[Selected passage — start]
What Is The Role of A Pain Management Center

When a general practitioner has done all they can for their patient’s chronic pain, they will turn for help from a pain management center. Here the patient will have access to a staff of several types of professionals that will help address their pain and find the best pain management treatment for them. This is a common practice for patients with musculoskeletal and spine pain that isn’t determined to be from any specific source, such as an auto accident or cancer.

At the center, the patient will be treated with procedures and techniques to manage their pain that a general practitioner may not have access to or training to, which may include surgery. The process the staff at the center will include the following:

  • Identify the source of the pain
  • Review the possibility of  an aggressive nonsurgical approach
  • If surgery is determined necessary, they determine the area that needs surgery
  • They will provide the patient assistance with recovery after surgery
  • They will provide the patient rehabilitation after surgery

A pain management center will use a large variety of techniques in addressing a patient’s pain and the disease, disorder or illness causing the pain. Here, a scientific basis is used for these approaches which will range from procedures or therapy that are without experimental support to the procedures and therapy that have demonstrated effectiveness in clinical trials.

Pain Management with Noninvasive Pharmacologic Treatment

Pain management center will first have the patient try OTC pain relievers and other related drugs. Some of the common treatments of noninvasive pharmacologic for chronic back pain are:

  • Analgesics – Along with pain medications this also includes acetaminophen. The downside to this is that the kidney and liver are at risk with long-term use.
  • NSAIDs (Nonsteroidal anti-inflammatory agents) – This includes OTC products such as aspirin, COX-2 inhibitors, ibuprofen, and naproxen. These put a patient at risk of gastrointestinal ulcers and heart attack with long-term use.
  • Muscle Relaxers – These are used as a treatment for muscle spasms that are caused from pain and protective mechanisms.
[Selected passage — finish]
[Information given — start]
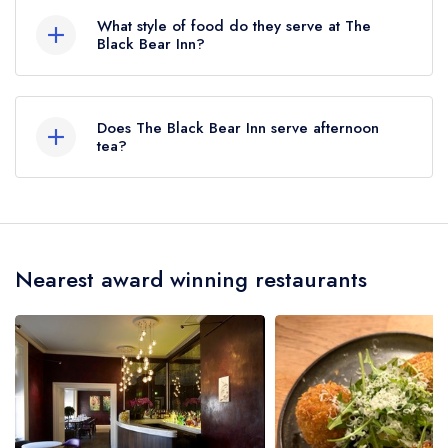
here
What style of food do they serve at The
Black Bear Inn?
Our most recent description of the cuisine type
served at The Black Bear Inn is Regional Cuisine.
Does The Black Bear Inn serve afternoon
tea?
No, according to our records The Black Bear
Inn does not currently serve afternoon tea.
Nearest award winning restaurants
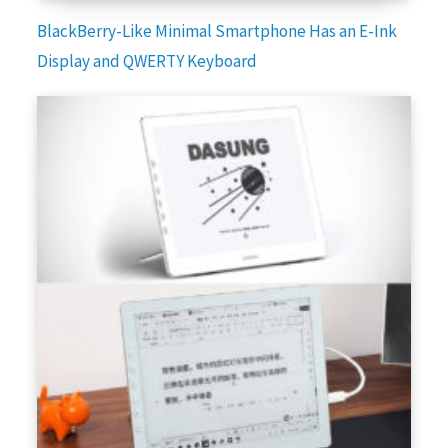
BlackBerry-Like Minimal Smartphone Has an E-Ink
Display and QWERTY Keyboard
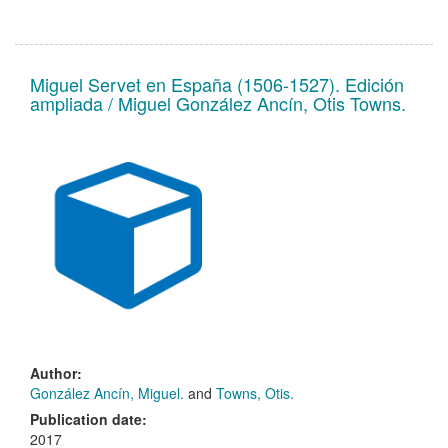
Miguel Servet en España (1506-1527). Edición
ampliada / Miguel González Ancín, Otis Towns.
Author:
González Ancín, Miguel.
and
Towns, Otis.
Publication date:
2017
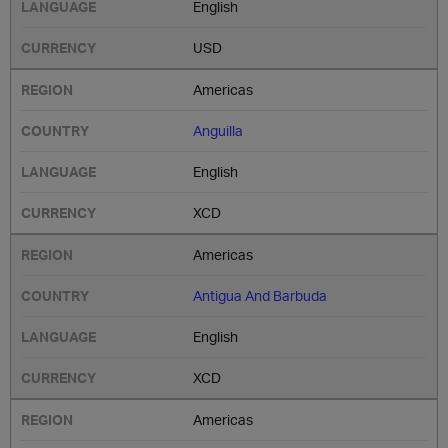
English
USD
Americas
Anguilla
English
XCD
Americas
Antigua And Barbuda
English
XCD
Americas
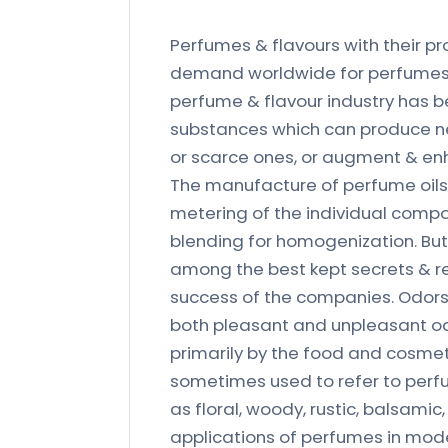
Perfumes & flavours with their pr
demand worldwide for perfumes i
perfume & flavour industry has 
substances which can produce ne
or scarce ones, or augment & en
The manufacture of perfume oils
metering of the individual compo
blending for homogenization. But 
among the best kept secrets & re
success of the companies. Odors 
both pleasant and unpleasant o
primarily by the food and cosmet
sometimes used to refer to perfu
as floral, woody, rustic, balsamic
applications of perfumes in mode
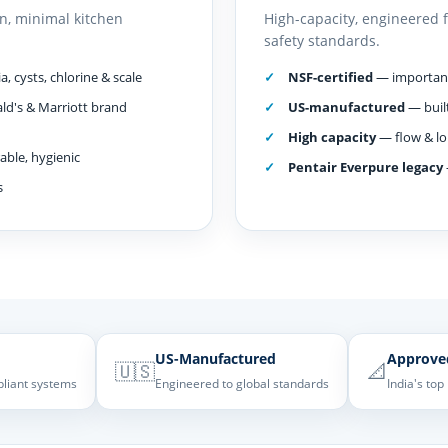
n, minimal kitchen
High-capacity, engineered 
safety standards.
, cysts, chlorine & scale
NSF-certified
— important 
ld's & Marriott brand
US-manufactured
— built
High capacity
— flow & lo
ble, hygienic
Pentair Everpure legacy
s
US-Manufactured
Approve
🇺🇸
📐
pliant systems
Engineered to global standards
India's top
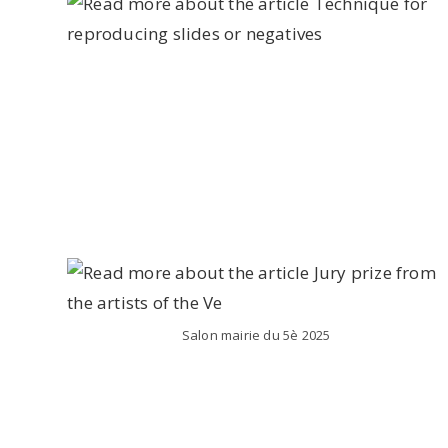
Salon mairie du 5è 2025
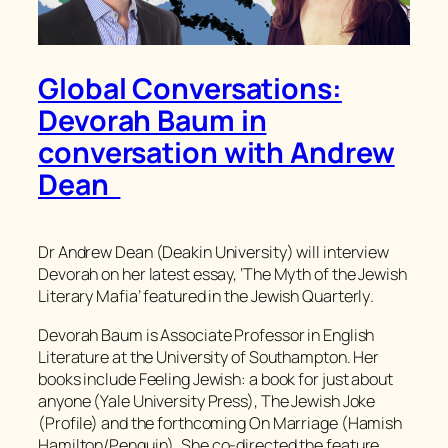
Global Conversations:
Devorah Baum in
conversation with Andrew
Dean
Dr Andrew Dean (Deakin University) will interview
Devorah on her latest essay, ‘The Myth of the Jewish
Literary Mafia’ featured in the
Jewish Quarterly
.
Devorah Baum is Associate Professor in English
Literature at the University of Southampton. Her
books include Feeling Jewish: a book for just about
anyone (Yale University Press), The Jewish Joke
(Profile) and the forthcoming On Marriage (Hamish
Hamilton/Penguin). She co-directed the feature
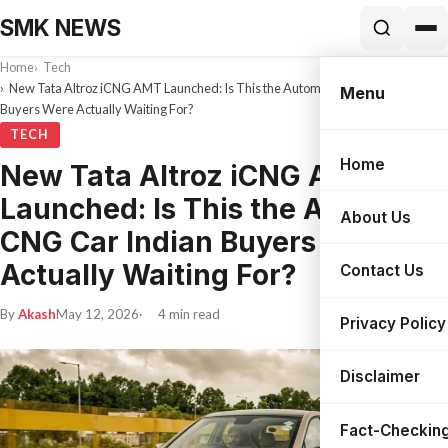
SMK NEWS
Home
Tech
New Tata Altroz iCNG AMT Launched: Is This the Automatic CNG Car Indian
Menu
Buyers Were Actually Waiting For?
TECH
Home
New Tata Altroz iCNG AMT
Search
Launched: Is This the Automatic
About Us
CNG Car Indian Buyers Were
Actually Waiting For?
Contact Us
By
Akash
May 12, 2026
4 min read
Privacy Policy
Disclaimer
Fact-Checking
[Information given — finish]
[Information given — start]
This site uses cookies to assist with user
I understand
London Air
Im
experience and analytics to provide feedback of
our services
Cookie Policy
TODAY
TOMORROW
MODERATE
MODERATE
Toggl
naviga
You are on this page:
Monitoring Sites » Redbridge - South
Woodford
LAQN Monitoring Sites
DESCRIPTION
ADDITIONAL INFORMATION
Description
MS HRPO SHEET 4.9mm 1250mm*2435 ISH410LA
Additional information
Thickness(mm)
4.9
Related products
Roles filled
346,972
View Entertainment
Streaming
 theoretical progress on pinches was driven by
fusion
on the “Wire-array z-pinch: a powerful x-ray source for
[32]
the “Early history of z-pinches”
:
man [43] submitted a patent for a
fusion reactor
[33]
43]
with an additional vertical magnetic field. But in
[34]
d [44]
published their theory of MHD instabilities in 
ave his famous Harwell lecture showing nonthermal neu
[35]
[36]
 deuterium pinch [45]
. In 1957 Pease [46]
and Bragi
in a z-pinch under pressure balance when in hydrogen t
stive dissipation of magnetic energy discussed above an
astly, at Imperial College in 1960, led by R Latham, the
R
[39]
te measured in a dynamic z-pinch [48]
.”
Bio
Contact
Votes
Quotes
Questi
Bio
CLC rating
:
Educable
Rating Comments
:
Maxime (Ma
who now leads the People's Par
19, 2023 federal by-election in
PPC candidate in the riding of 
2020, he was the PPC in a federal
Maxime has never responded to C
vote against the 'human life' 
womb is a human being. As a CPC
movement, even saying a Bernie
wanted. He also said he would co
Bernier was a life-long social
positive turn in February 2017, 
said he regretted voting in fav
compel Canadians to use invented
[Information given — finish]
[Information given — start]
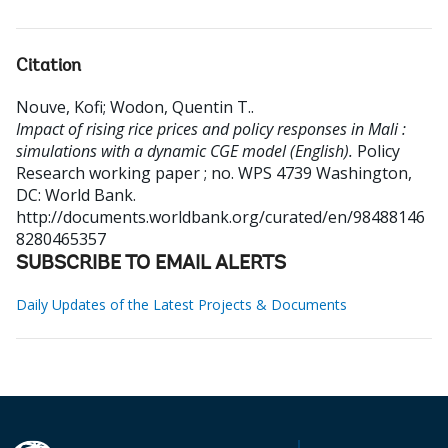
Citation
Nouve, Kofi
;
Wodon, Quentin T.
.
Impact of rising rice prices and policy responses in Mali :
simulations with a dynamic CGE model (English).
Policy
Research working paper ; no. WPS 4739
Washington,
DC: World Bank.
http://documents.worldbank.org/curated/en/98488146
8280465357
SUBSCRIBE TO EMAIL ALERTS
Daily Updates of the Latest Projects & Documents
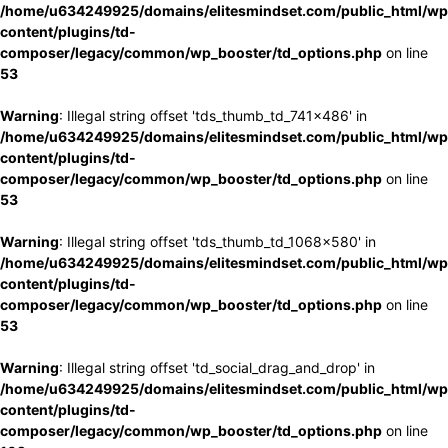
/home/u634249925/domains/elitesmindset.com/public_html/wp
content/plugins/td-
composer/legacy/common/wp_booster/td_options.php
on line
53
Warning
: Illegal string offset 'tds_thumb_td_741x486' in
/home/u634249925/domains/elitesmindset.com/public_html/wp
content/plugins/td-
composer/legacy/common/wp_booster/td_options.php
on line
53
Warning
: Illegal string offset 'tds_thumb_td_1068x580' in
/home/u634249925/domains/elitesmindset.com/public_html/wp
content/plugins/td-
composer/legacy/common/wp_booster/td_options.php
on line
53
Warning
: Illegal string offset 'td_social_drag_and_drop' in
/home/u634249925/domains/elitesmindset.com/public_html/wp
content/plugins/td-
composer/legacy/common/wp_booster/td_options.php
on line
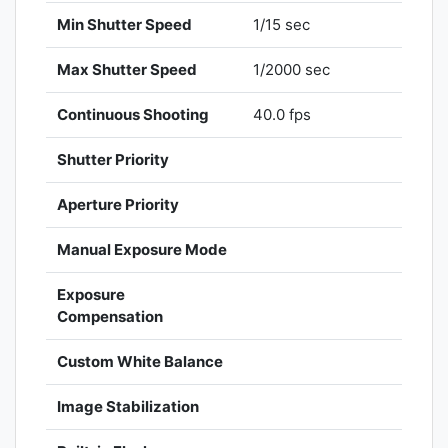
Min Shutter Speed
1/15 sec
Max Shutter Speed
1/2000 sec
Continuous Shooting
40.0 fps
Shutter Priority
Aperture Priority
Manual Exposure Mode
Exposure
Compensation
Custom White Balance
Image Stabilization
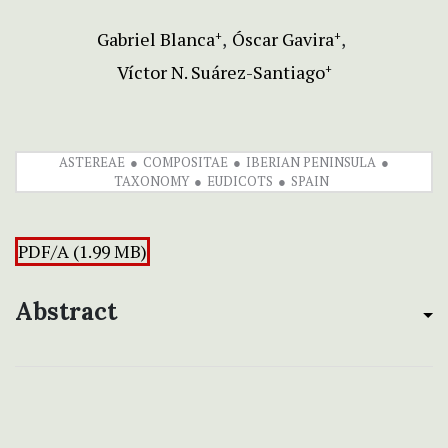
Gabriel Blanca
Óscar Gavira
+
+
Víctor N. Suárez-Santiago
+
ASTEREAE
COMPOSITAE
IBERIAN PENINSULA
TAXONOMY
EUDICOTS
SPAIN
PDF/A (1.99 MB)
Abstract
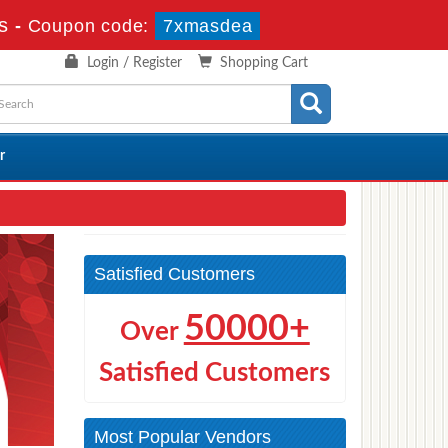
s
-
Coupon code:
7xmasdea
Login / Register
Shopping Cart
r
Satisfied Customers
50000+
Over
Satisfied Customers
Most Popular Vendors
[Information given — finish]
▶ _Exercise instructions_: List the categories of noninvasive pharmacologic treatment for chronic back pain given in the passage on pain management centers.

▶ _Response_:
- Analgesics
- NSAIDs (Nonsteroidal anti-inflammatory agents)
- Muscle Relaxers